Generating function of even Fibonacci numbers I am trying to prove the Fibonacci number identity $$\sum_{k = 0}^n {n \choose k} F_k = F_{2n}$$ with generating functions.
If we let $$G(x) = \sum_{k \geq 0} \frac{F_k}{k!} x^k$$ be the exponential generating function of the Fibonacci numbers, the left hand side has the exponential generating function $G(x) e^x$. If we could express the right-hand side in terms of $G$ then we could just check that the two are equal. However, I can't seem to figure out the right-hand side.
How can I find the exponential generating function of the sequence $\{F_{2n}\}$ without using Binet's formula? (With Binet's formula it is pretty straightforward, but so is the original identity.)
To be clear, the generating function $$\frac{G(x) + G(-x)}{2}$$ does not work. It generates the sequence $\{F_0, 0, F_2, 0, F_4, \cdots\}$, which is not right. I want to generate $\{F_0, F_2, F_4, \cdots\}$.
 A: I do not think EGF's are the way to go here. There is just no nice way to extract the EGF for $F_{2n}$ from that of $F_n$. But here is an OGF solution. 

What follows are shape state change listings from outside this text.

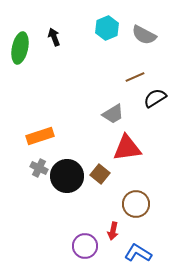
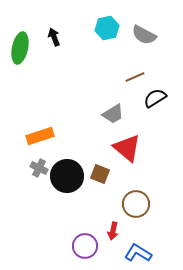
cyan hexagon: rotated 10 degrees clockwise
red triangle: rotated 48 degrees clockwise
brown square: rotated 18 degrees counterclockwise
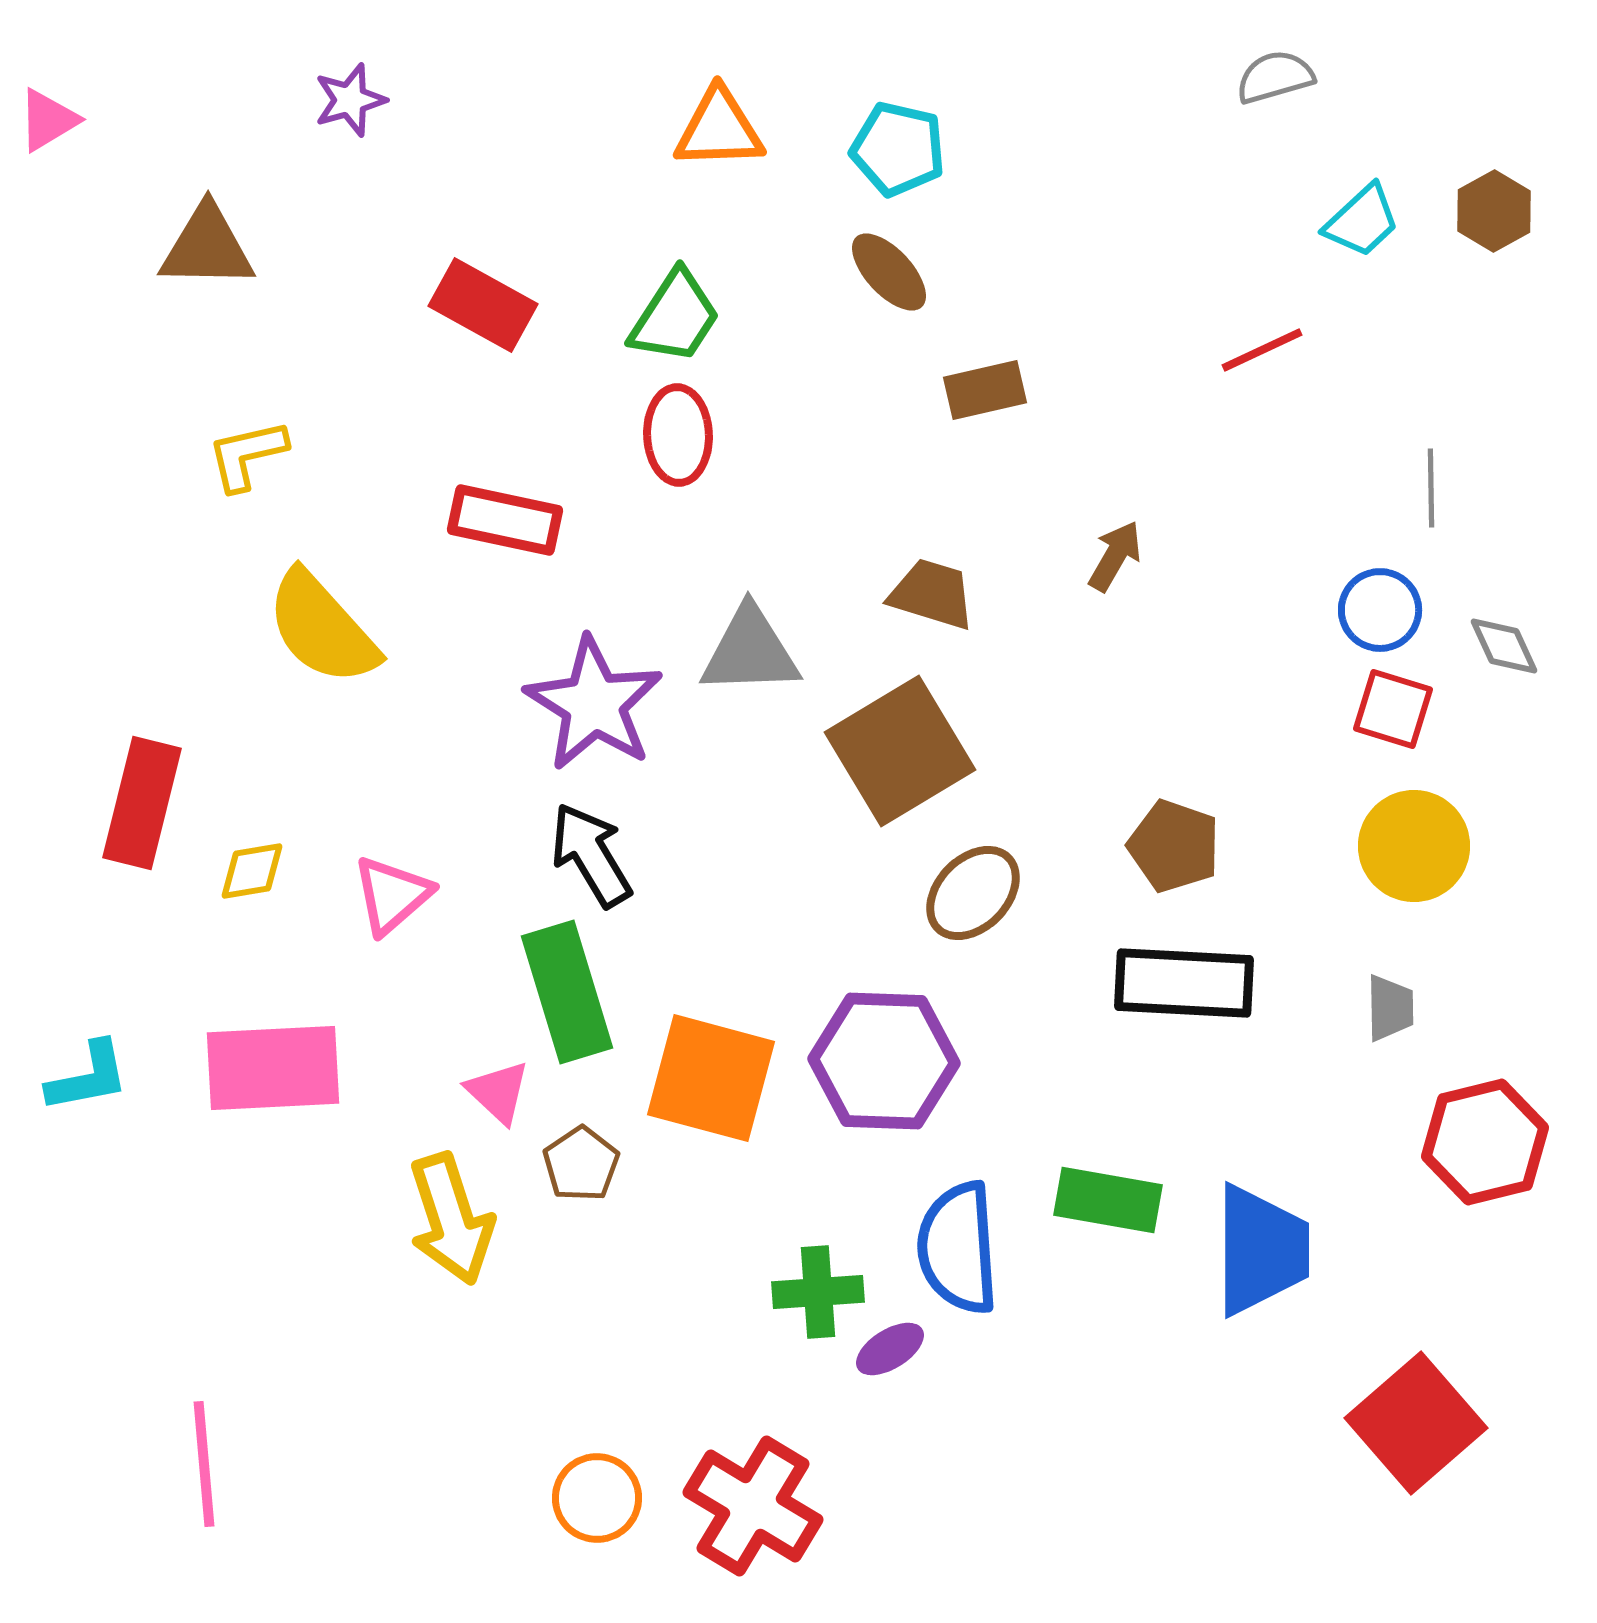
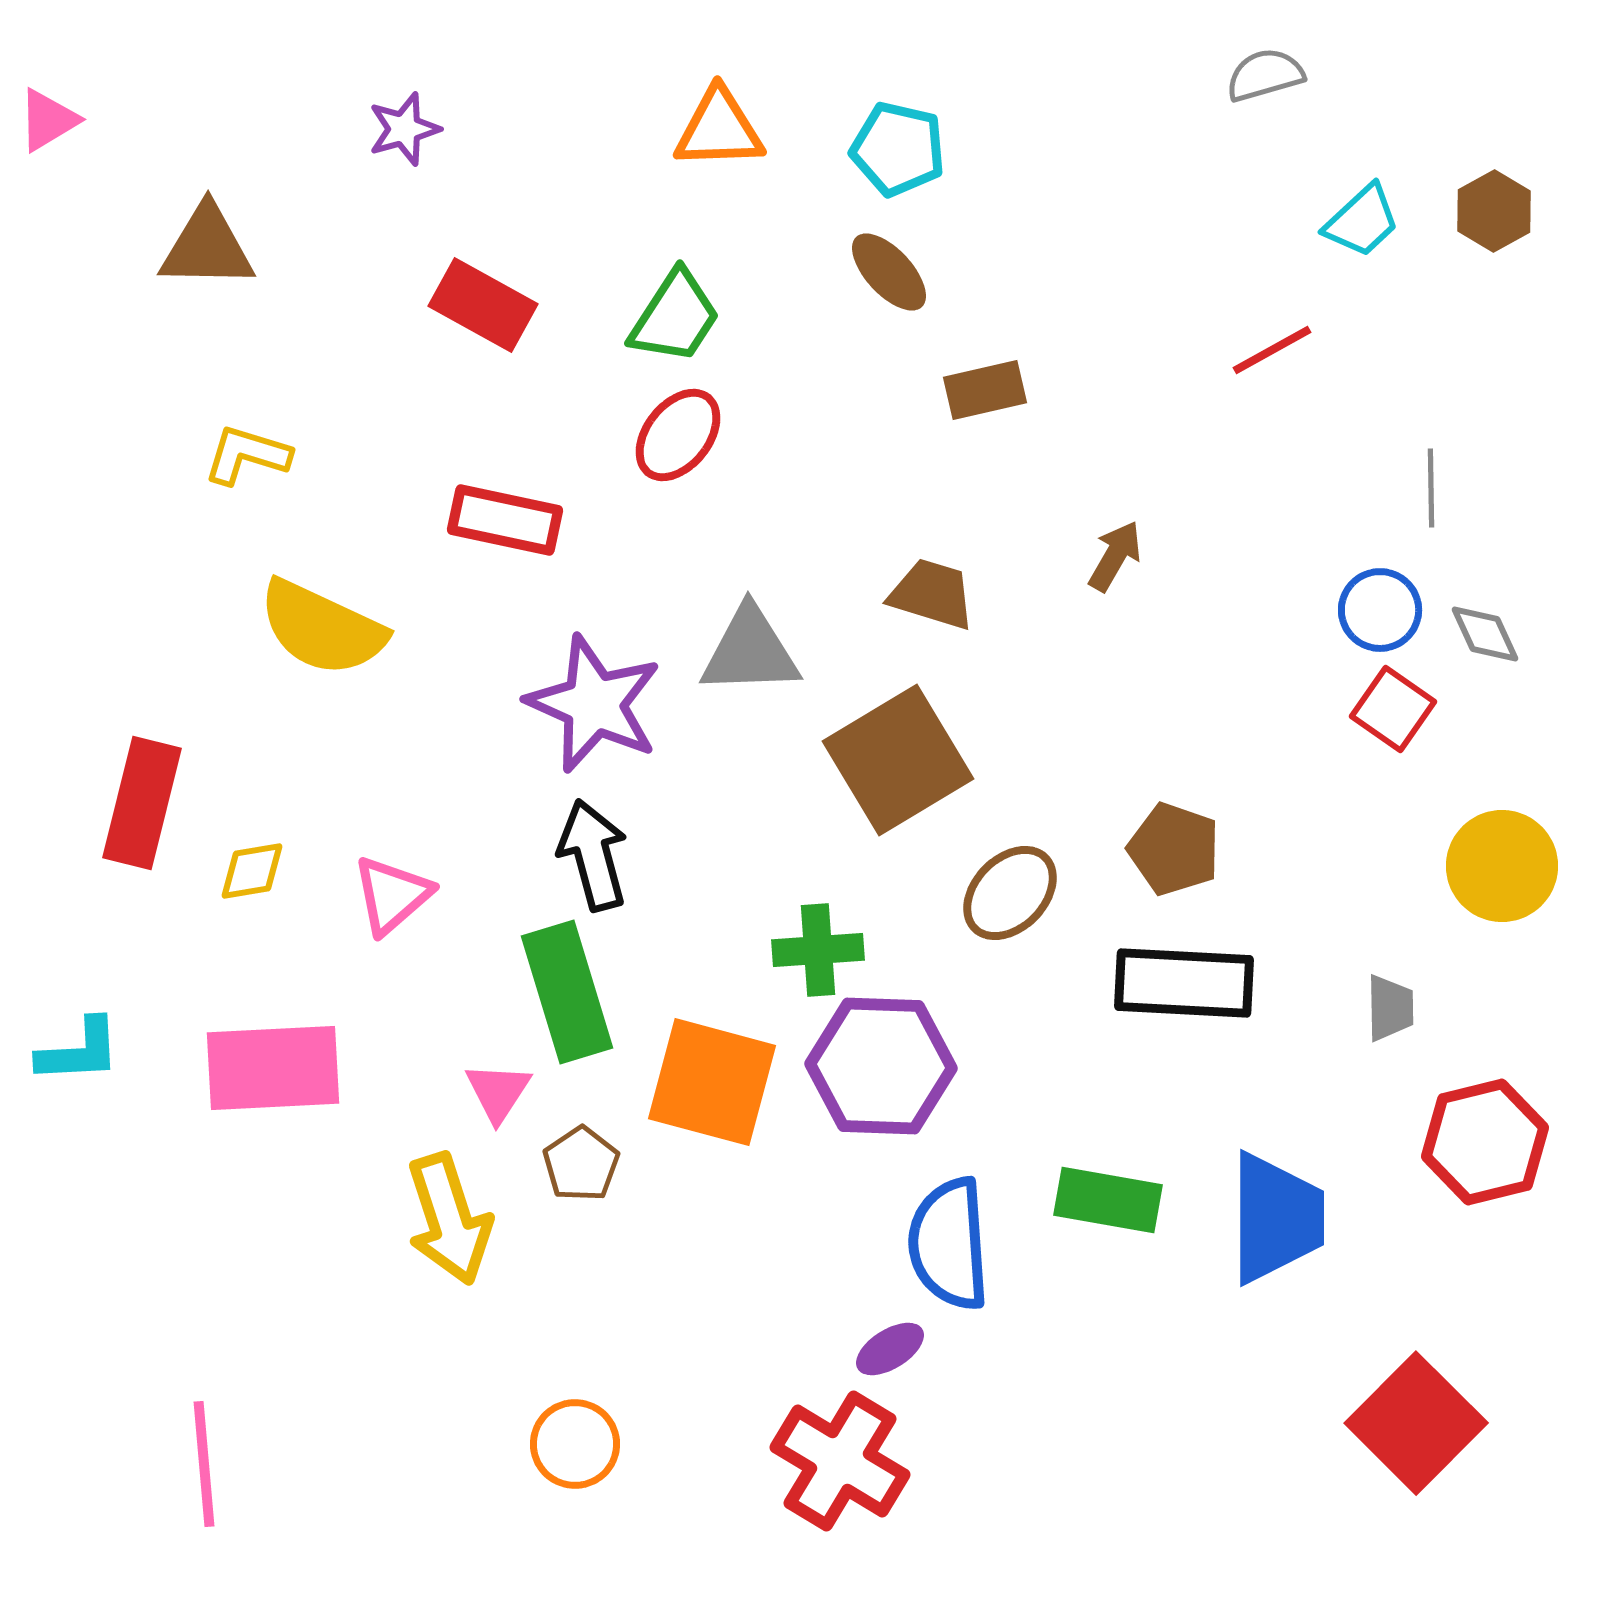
gray semicircle at (1275, 77): moved 10 px left, 2 px up
purple star at (350, 100): moved 54 px right, 29 px down
red line at (1262, 350): moved 10 px right; rotated 4 degrees counterclockwise
red ellipse at (678, 435): rotated 40 degrees clockwise
yellow L-shape at (247, 455): rotated 30 degrees clockwise
yellow semicircle at (322, 628): rotated 23 degrees counterclockwise
gray diamond at (1504, 646): moved 19 px left, 12 px up
purple star at (594, 704): rotated 8 degrees counterclockwise
red square at (1393, 709): rotated 18 degrees clockwise
brown square at (900, 751): moved 2 px left, 9 px down
brown pentagon at (1174, 846): moved 3 px down
yellow circle at (1414, 846): moved 88 px right, 20 px down
black arrow at (591, 855): moved 2 px right; rotated 16 degrees clockwise
brown ellipse at (973, 893): moved 37 px right
purple hexagon at (884, 1061): moved 3 px left, 5 px down
cyan L-shape at (88, 1077): moved 9 px left, 26 px up; rotated 8 degrees clockwise
orange square at (711, 1078): moved 1 px right, 4 px down
pink triangle at (498, 1092): rotated 20 degrees clockwise
yellow arrow at (451, 1219): moved 2 px left
blue semicircle at (958, 1248): moved 9 px left, 4 px up
blue trapezoid at (1261, 1250): moved 15 px right, 32 px up
green cross at (818, 1292): moved 342 px up
red square at (1416, 1423): rotated 4 degrees counterclockwise
orange circle at (597, 1498): moved 22 px left, 54 px up
red cross at (753, 1506): moved 87 px right, 45 px up
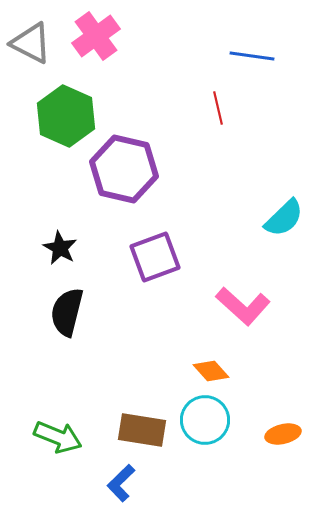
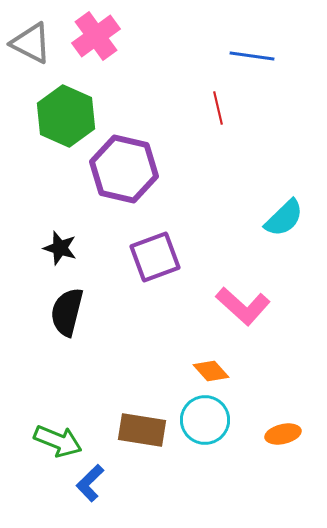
black star: rotated 12 degrees counterclockwise
green arrow: moved 4 px down
blue L-shape: moved 31 px left
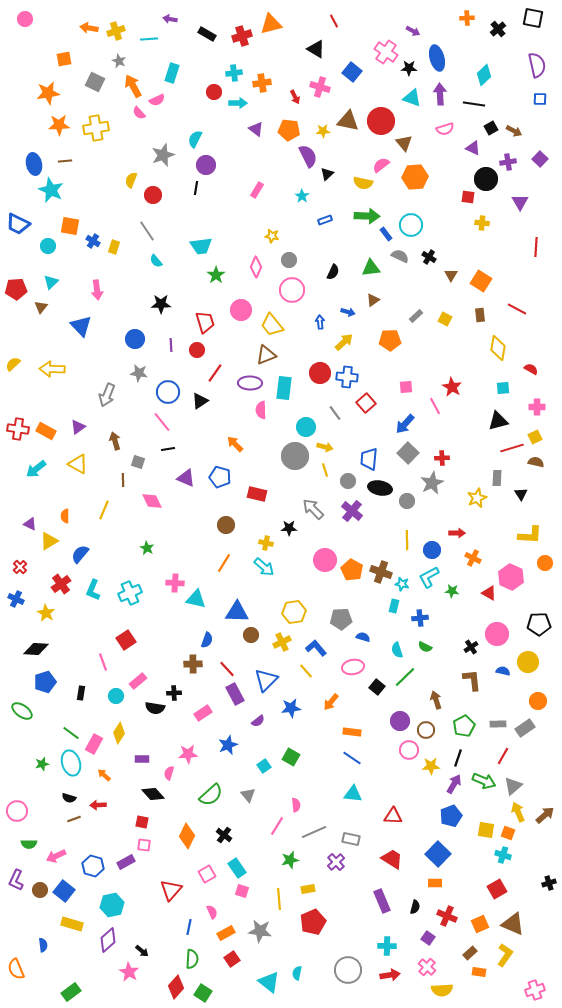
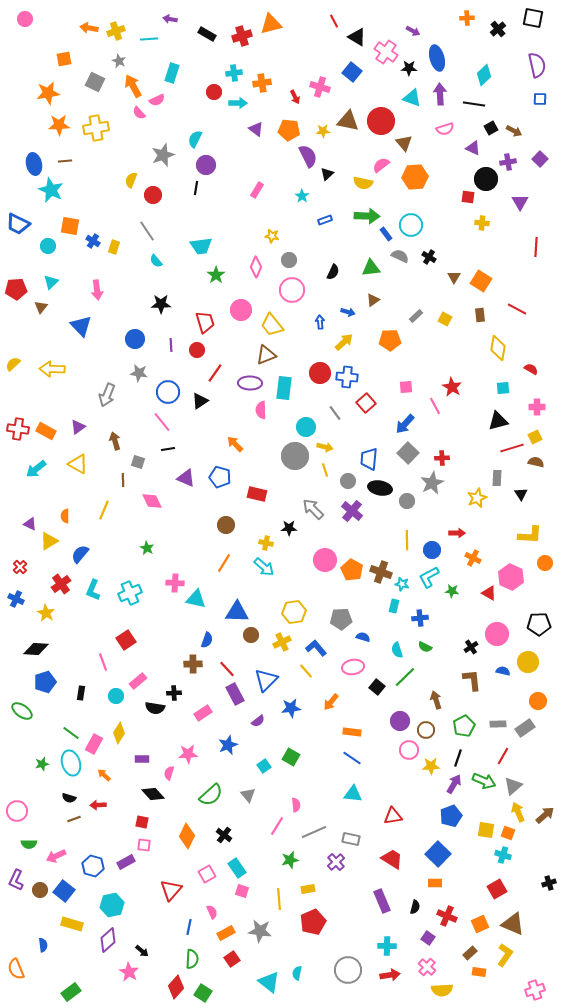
black triangle at (316, 49): moved 41 px right, 12 px up
brown triangle at (451, 275): moved 3 px right, 2 px down
red triangle at (393, 816): rotated 12 degrees counterclockwise
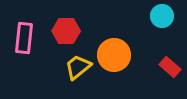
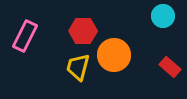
cyan circle: moved 1 px right
red hexagon: moved 17 px right
pink rectangle: moved 1 px right, 2 px up; rotated 20 degrees clockwise
yellow trapezoid: rotated 36 degrees counterclockwise
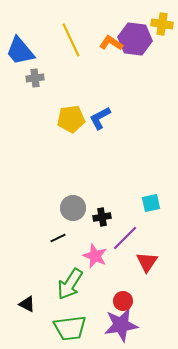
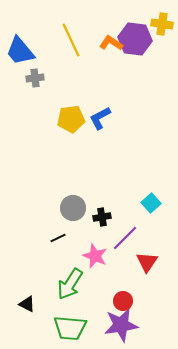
cyan square: rotated 30 degrees counterclockwise
green trapezoid: rotated 12 degrees clockwise
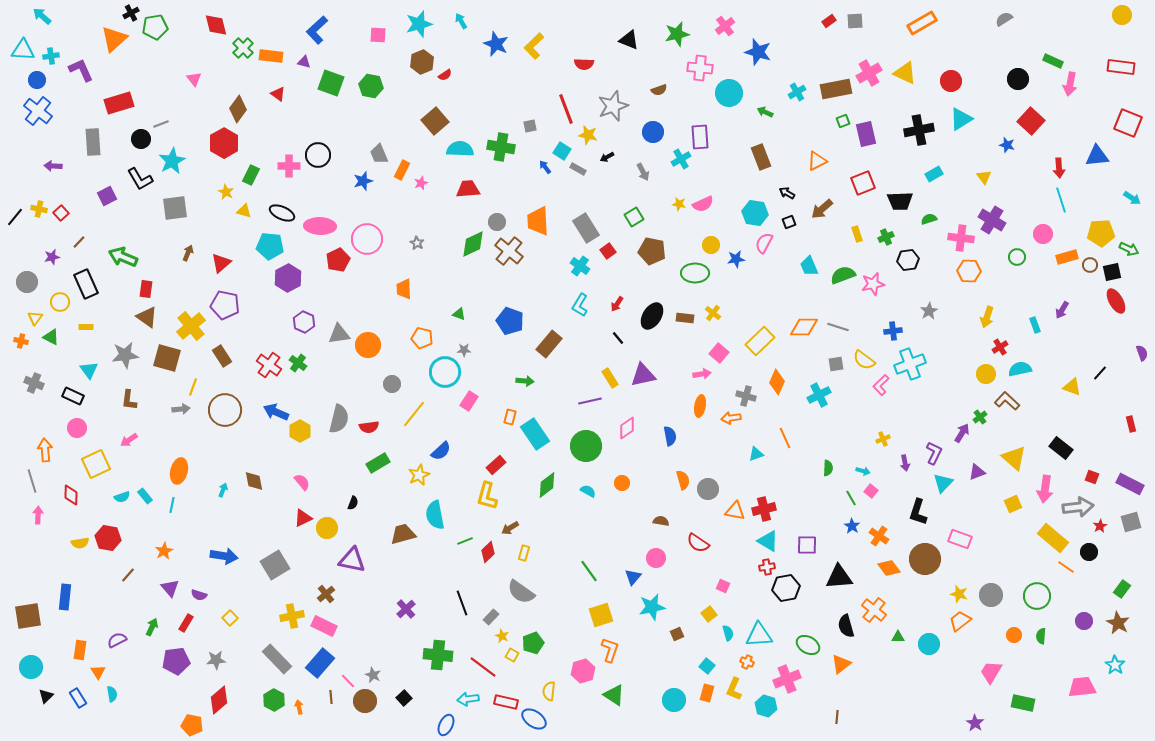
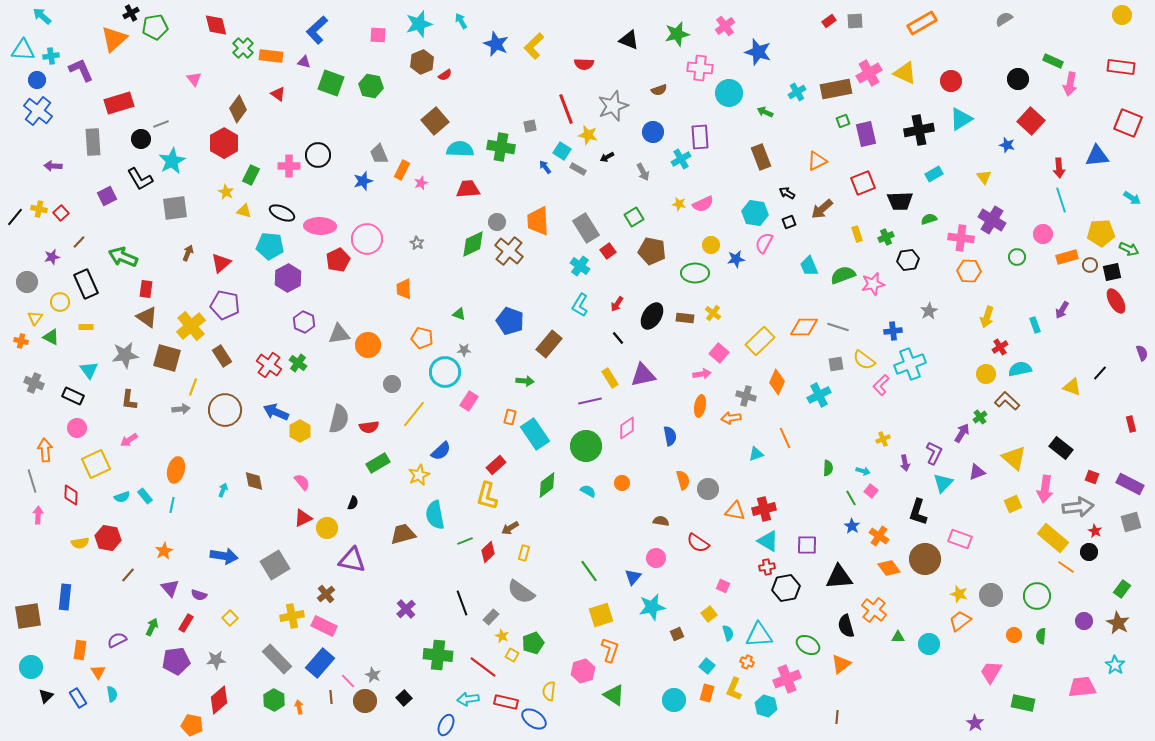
orange ellipse at (179, 471): moved 3 px left, 1 px up
red star at (1100, 526): moved 5 px left, 5 px down; rotated 16 degrees counterclockwise
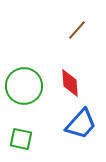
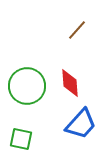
green circle: moved 3 px right
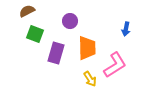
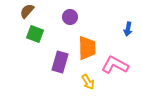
brown semicircle: rotated 21 degrees counterclockwise
purple circle: moved 4 px up
blue arrow: moved 2 px right
purple rectangle: moved 4 px right, 9 px down
pink L-shape: rotated 120 degrees counterclockwise
yellow arrow: moved 2 px left, 3 px down
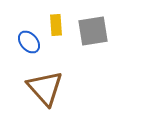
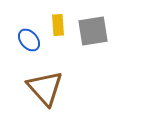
yellow rectangle: moved 2 px right
blue ellipse: moved 2 px up
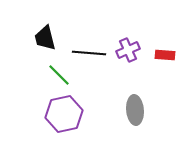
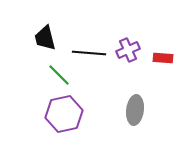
red rectangle: moved 2 px left, 3 px down
gray ellipse: rotated 12 degrees clockwise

First, calculate the OGF of the left hand side.
\begin{align}
    \sum_{n\ge 0}x^n\sum_{k=0}^n \binom{n}kF_k
  &=\sum_{k\ge 0}F_k\sum_{n\ge k} \binom{n}kx^n
\\&=\sum_{k\ge 0}F_k\sum_{n\ge k} (-1)^{n-k}\binom{-k-1}{n-k}x^n
\\&=\sum_{k\ge 0}F_kx^k\sum_{n\ge k} \binom{-k-1}{n-k}(-x)^{n-k}
\\&=\sum_{k\ge 0}F_kx^k\sum_{n\ge 0} \binom{-k-1}{n}(-x)^{n}
\\&=\sum_{k\ge 0}F_kx^k(1-x)^{-k-1}
\\&=(1-x)^{-1}\sum_{k\ge 0}F_k\times \left(\frac{x}{1-x}\right)^k
\end{align}
Now, recalling that the generating function for the Fibonacci numbers is $f(z):=\sum_{k\ge 0} F_kz^k=\frac{z}{1-z-z^2}$, this is equal to 
$$
 \sum_{n\ge 0}x^n\left(\sum_{k=0}^n \binom{n}kF_k\right)=(1-x)^{-1}\cdot \frac{\left(\frac{x}{1-x}\right)}{1-\left(\frac{x}{1-x}\right)-\left(\frac{x}{1-x}\right)^2}.
$$
You can then verify this is the same thing as $\frac{F(\sqrt{x})+F(-\sqrt{x})}2$, the OGF for $F_{2n}$.